Has anyone ever used any python IDEs on Spark cluster ? Is there any way someone can install some python IDEs like Eclipse, Spyder etc on local windows machine and to submit spark jobs on a remote cluster via pyspark ? I could see that Spyder is available with Anaconda, but hadoop nodes where Anaconda is installed don't have GUI tools and it's not possible to see Spider UI that is initialized on remote linux edge node.
I dont know if you have a specific need to use IDE only, but have you given a try to Zeppelin ? zeppelin-server is running on your cluster itself and you can access it via browser. You can submit your spark jobs through either %livy or %spark interpreters. %livy also provides additional features such as session timeout, impersonation etc.
thanks for the reply. Forgot to mention, I am using Zeppelin and Jupyter right now.
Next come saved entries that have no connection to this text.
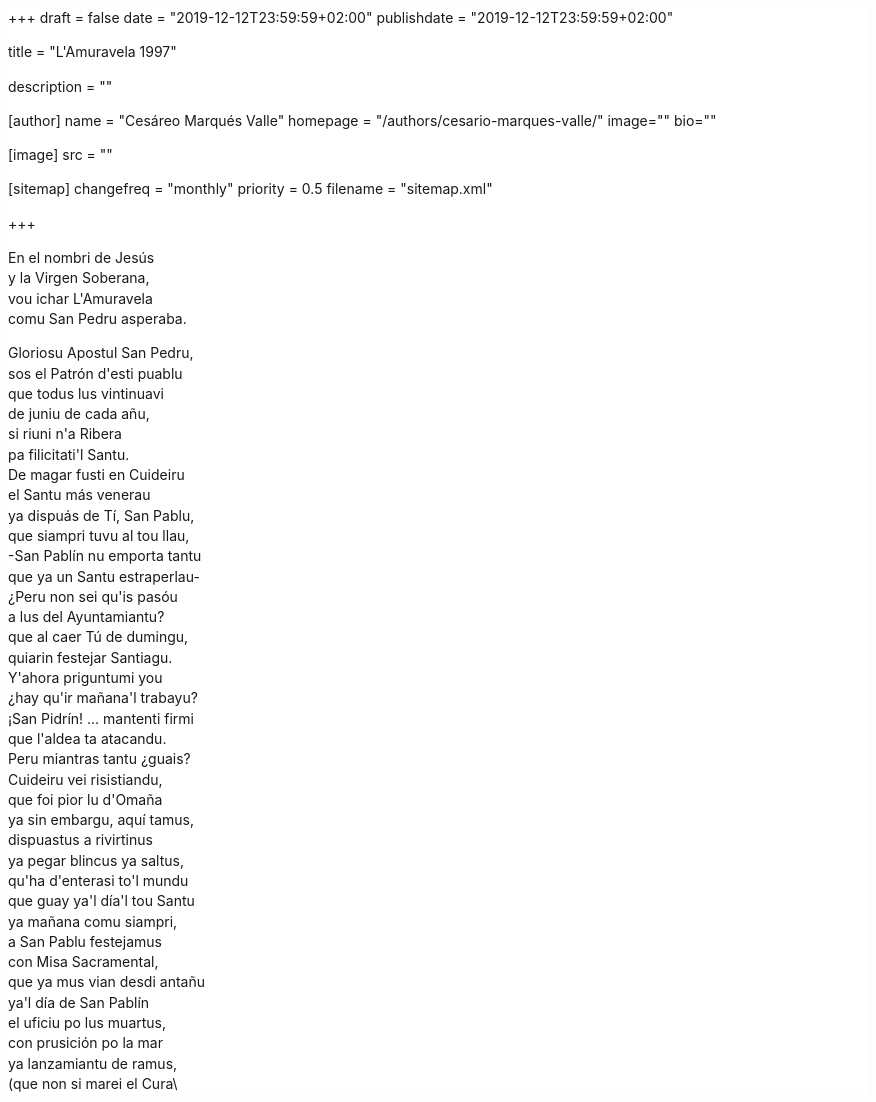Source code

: +++
draft = false
date = "2019-12-12T23:59:59+02:00"
publishdate = "2019-12-12T23:59:59+02:00"

title = "L'Amuravela 1997"

description = ""

[author]
    name = "Cesáreo Marqués Valle"
    homepage = "/authors/cesario-marques-valle/"
    image=""
    bio=""

[image]
    src = ""

[sitemap]
  changefreq = "monthly"
  priority = 0.5
  filename = "sitemap.xml"

+++

En el nombri de Jesús\
y la Virgen Soberana,\
vou ichar L'Amuravela\
comu San Pedru asperaba.

Gloriosu Apostul San Pedru,\
sos el Patrón d'esti puablu\
que todus lus vintinuavi\
de juniu de cada añu,\
si riuni n'a Ribera\
pa filicitati'l Santu.\
De magar fusti en Cuideiru\
el Santu más venerau\
ya dispuás de Tí, San Pablu,\
que siampri tuvu al tou llau,\
-San Pablín nu emporta tantu\
que ya un Santu estraperlau-\
¿Peru non sei qu'is pasóu\
a lus del Ayuntamiantu?\
que al caer Tú de dumingu,\
quiarin festejar Santiagu.\
Y'ahora priguntumi you\
¿hay qu'ir mañana'l trabayu?\
¡San Pidrín! ... mantenti firmi\
que l'aldea ta atacandu.\
Peru miantras tantu ¿guais?\
Cuideiru vei risistiandu,\
que foi pior lu d'Omaña\
ya sin embargu, aquí tamus,\
dispuastus a rivirtinus\
ya pegar blincus ya saltus,\
qu'ha d'enterasi to'l mundu\
que guay ya'l día'l tou Santu\
ya mañana comu siampri,\
a San Pablu festejamus\
con Misa Sacramental,\
que ya mus vian desdi antañu\
ya'l día de San Pablín\
el uficiu po lus muartus,\
con prusición po la mar\
ya lanzamiantu de ramus,\
(que non si marei el Cura\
But, an IDE is more featureful and best suited in scenarios like module building. I have seen people using Spyder, pyCharm, Eclipse etc locally, but was looking to see if they could be integrated with remote multi-node Hadoop cluster.
I see. One of the ways you may try is to submit spark jobs remotely via Livy. It does not require you to have spark-client on your local machine. You need to have livy server installed and configured properly on your cluster. And then you can submit your jobs via REST API.
it should work with spark 1.6 as well. You can check master url in spark-defaults.config file in your cluster. If you setup SPARK_CONF_DIR variable and copy spark-defaults config from your cluster to it there is no need to specify master explicitly.